Ma negli anni '70, il pendolo tornò alla sfiducia conservatrice. I liberali hanno anche espresso sfiducia nei confronti di alcune ricerche di scienze sociali, in particolare quelle che consideravano al servizio di ideali, pratiche e politiche economiche o politiche conservatrici.

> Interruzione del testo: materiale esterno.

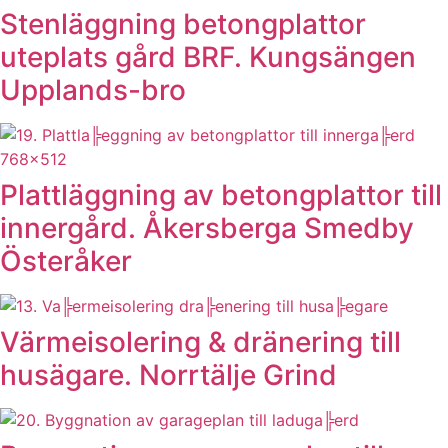
Stenläggning betongplattor
uteplats gård BRF. Kungsängen
Upplands-bro
Plattläggning av betongplattor till
innergård. Åkersberga Smedby
Österåker
Värmeisolering & dränering till
husägare. Norrtälje Grind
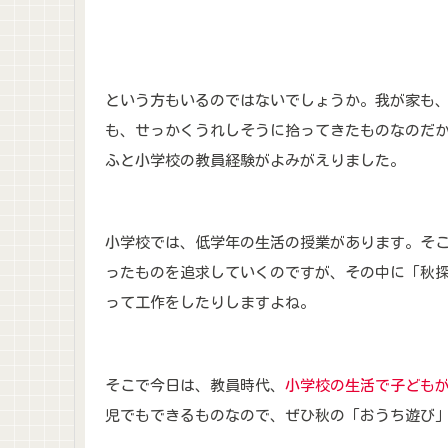
という方もいるのではないでしょうか。我が家も
も、せっかくうれしそうに拾ってきたものなのだ
ふと小学校の教員経験がよみがえりました。
小学校では、低学年の生活の授業があります。そ
ったものを追求していくのですが、その中に「秋
って工作をしたりしますよね。
そこで今日は、教員時代、
小学校の生活で子ども
児でもできるものなので、ぜひ秋の「おうち遊び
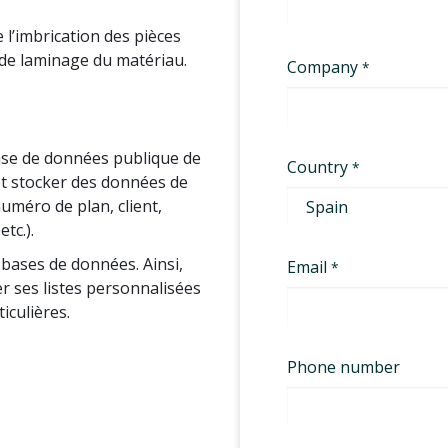
e l’imbrication des pièces
 de laminage du matériau.
se de données publique de
 et stocker des données de
uméro de plan, client,
tc.).
 bases de données. Ainsi,
r ses listes personnalisées
iculières.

Il libro di Solovey porta i lettori alla fine della presidenza Reagan e, in un breve capitolo finale, fino ai giorni nostri, lasciando interrogativi sul futuro del supporto delle scienze sociali negli Stati Uniti
Il suo libro propone una nuova agenzia di finanziamento per le scienze sociali negli Stati Uniti:una National Social Science Foundation, che cercherà di sostenere la ricerca sociale su un ampio fronte accogliendo e promuovendo il lavoro fondato su approcci umanistici e scientifici, forse lungo le linee del Consiglio canadese per la ricerca in scienze sociali e umanistiche.
"Questa proposta è già arrivata alla fine degli anni '60, quando c'era un discreto interesse", dice Solovey. "Per me è l'episodio più interessante di tutta la storia:c'era una proposta al Congresso, ci sono state audizioni nazionali, il Senato ha votato per sostenerla. Ma non ha mai avuto sostegno alla Camera dei Rappresentanti. E alla fine degli anni '60 , il clima era cambiato e l'intera idea è scomparsa. Da allora, questa idea è praticamente svanita."
Nelle loro indagini su tendenze occupazionali, povertà, comportamento politico, sessualità umana e tanti altri ambiti, Solovey osserva che gli scienziati sociali continuano a fare affidamento su fonti di sostegno pubblico e privato. I contributi che possono dare alla società sono tanto più critici in tempi di malattie globali, guerre e cambiamenti climatici.
"Mi piacerebbe molto che scienziati sociali americani e persone interessate al problema del finanziamento sostenesse una proposta per una Fondazione nazionale per le scienze sociali".